I know for a fact that I do not have an addictive personality. I can gamble once or twice a year on the National or the Derby, and win or lose I feel no compulsion to do it again. The same applies to many other vices; I can pick them up and put them down with little consequence. Lucky me.

Yet for me, and many others, sugar is different. The mental and psychological associations are so deeply ingrained that it will take significant work to erase those grooves in my psyche and brain. From early childhood sugar is used to reward, to cajole, to comfort. I see myself repeating this pattern with my own children. Yet a recent article* I read highlighted the fact that processed sugar sets off the same reactions in the brain as an infant’s response to their mother’s milk. Pure joy and comfort defined in neural and hormonal pathways. No wonder we get hooked, and over years those associations deepen and grow.

But for the sake of my own health, and that of my family, it is a fight I can and will take on, once chemotherapy is over. The link between refined sugar, the damage it causes in the body, and the chain of reactions it can set off is irrefutable. I am no trained scientist, yet I understand enough to read and comprehend the compelling body of evidence. Sugar of the refined, processed kind feeds and accelerates cancer and fuels damaging inflammation. In this instance, less is definitely more.

And so I will make the necessary changes. Just not yet. I have enough on my hands for now. Wisdom tells me that I should make the change, but that to do it now will almost certainly end in failure. The body and mind can only cope with so much at any one time. Simply dealing with and processing toxic, cancer-fighting chemicals both physically and mentally is enough. For now.

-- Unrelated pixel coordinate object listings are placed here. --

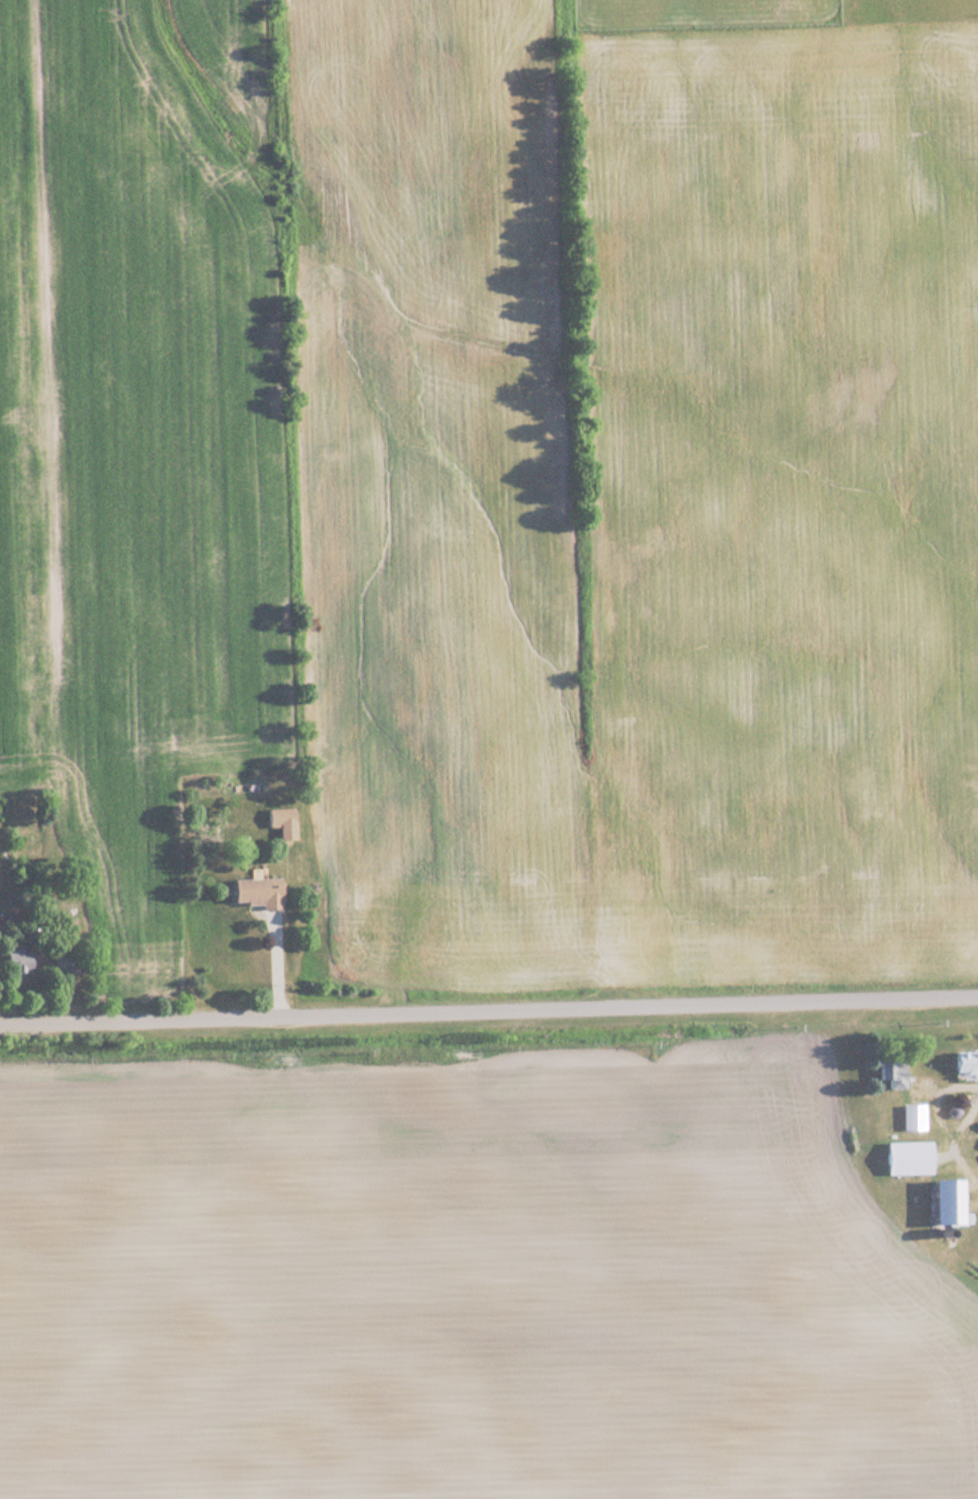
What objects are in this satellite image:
building: (281, 821)
building: (253, 891)
building: (14, 960)
road: (276, 961)
road: (488, 1013)
building: (961, 1060)
building: (888, 1072)
building: (908, 1116)
building: (903, 1157)
building: (938, 1200)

And on that note, with the spring sunshine outside, and my body once more back to some semblance of strength, I reckon can find the grace to accept my limitations… for now.

For now, I will find the grace to accept my lot. The grace to thank the wondrous NHS, which, for all its many issues, is providing me with the means to prolong my life and to reduce the chance of recurrence. I will find the grace and strength to take on my remaining chemo cycles whilst focusing on the bigger picture; the phenomenal and immeasurable blessing of having loving family and friends around me. What is a few more months of intermittent misery when weighed against the chance enjoy more of the wonderful world we inhabit and to see my children grow up?

So I shall cease my whining. Bring on cycle 9, bring on the swimsuits and bring on the baking-soda gargles to appease my metallic mouth. Amen to that.